Biotech Values

[poorgradstudent]

Cardioxyl:

This is yet another attempt to promote vasodilation and relieve stress on the heart. One of the founders, Kass, has long been beating the drum that the viagra target PDE5 is present in the heart and through its inhibition could mediate beneficial effects. As brief background, NO donors work to increase intracellular cGMP (via guanylate cyclase activation) and this is a primary mechanism of blood vessel relaxation. Viagra (sildenafil) induces relaxation by inhibiting PDE5, the enzyme responsible for breaking down cGMP.

Most people accept that the NO effect is directed at the vasculature; Kass insists that the heart is also major direct target. He has published multiple papers showing that "PDE5" inhibition in the heart is beneficial in animal models*.

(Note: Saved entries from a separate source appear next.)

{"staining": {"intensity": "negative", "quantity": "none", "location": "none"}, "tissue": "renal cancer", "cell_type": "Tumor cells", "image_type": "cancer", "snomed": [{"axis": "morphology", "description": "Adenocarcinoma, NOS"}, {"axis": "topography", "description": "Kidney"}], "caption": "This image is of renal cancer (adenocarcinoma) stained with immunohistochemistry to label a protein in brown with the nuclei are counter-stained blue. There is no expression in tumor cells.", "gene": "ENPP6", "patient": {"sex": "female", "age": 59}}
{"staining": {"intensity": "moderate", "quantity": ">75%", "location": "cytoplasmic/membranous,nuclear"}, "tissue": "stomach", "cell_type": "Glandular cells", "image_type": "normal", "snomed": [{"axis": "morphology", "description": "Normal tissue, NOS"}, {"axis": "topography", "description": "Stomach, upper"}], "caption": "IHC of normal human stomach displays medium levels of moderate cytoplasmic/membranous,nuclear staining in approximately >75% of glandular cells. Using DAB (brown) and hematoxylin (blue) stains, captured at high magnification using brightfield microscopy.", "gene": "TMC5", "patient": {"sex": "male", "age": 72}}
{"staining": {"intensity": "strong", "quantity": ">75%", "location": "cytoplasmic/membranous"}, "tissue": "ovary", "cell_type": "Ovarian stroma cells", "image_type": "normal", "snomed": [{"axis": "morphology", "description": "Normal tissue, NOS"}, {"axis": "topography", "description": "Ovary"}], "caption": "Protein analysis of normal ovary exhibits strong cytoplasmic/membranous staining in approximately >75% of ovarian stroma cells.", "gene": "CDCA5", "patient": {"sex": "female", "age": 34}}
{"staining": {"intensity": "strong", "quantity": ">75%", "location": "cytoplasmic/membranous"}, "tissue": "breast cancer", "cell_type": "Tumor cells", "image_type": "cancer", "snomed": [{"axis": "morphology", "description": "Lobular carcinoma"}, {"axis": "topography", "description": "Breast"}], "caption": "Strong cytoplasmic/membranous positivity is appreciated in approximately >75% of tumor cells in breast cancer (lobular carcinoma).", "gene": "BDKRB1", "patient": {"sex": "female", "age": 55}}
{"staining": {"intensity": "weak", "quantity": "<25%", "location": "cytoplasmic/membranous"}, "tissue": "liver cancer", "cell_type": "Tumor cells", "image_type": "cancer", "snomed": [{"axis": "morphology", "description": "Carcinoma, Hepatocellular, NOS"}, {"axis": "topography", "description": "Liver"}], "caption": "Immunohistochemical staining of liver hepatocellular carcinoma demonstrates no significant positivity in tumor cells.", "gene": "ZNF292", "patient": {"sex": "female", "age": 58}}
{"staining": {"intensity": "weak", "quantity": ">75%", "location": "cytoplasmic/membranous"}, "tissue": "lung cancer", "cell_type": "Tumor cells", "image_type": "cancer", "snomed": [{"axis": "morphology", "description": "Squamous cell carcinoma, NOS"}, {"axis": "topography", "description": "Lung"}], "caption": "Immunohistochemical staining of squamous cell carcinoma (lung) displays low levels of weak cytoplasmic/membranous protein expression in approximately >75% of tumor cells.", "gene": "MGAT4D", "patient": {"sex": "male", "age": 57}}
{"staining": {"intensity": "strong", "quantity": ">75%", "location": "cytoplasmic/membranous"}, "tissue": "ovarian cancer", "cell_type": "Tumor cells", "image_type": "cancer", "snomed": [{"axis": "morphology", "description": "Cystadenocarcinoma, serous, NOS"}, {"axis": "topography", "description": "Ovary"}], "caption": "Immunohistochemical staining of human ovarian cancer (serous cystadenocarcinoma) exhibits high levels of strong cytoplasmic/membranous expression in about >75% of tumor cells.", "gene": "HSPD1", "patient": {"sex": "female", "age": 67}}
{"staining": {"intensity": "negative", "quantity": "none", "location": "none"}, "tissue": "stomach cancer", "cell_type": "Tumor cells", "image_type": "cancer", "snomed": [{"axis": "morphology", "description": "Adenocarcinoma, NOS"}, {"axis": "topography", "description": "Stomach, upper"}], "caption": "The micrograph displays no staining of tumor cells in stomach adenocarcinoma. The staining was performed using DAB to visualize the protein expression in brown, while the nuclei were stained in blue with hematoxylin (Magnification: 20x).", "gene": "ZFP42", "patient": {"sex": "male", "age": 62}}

This HNO approach seems to come at it from another way: to increase guanylate cyclase activity via HNO in order to increase cGMP production rather than decrease its breakdown via PDE5 inhibition. I don't see why this would be anything meaningful. They make a fuss that HNO is not just simply NO, but then show that the HNO effect in relaxing the vasculature is dependent on guanylate cyclase activity just like NO. So really, the only thing left is the magic that they claim for this compound once it enters the heart. They note that it may also react with some redox sensitive amino acids (like cysteine) to impact intracellular signaling. Not exactly a targeted approach, and definitely ill-defined. All in all, it's a compound that, despite their protests, seems to act a lot like NO; I'm unconvinced that there is any special sauce here.

They also claim that:

Experimental HNO prodrug CXL-1020 improved ventricular relaxation and systolic function in two different preclinical models of chronic diastolic dysfunction, a disease that has so far eluded effective clinical therapy.

Well, that may be interesting if not for the fact that a Kass collaborator ran with his idea and tried sildenafil (PDE5 inhibitor) in a large population of heart failure with preserved ejection fraction (HFpEF, annoyingly pronounced heff-peff!), which is basically synonymous with "diastolic dysfunction." Bottom line: zero benefit whatsoever. In fact, many of the results were actually numerically better for placebo.

I honestly have no idea what BMY is doing. It's their dime. But I'll be very surprised if this goes anywhere.


* Multiple papers by many strong scientists have shown that the PDE5 enzyme is not present in the heart to any certain relevant degree. Kass continues to insist that it is, and shows blots with antibodies that have been shown to be nonspecific. Despite his funding and publication background, I wouldn't base any of my work on his prior publications. That's just me.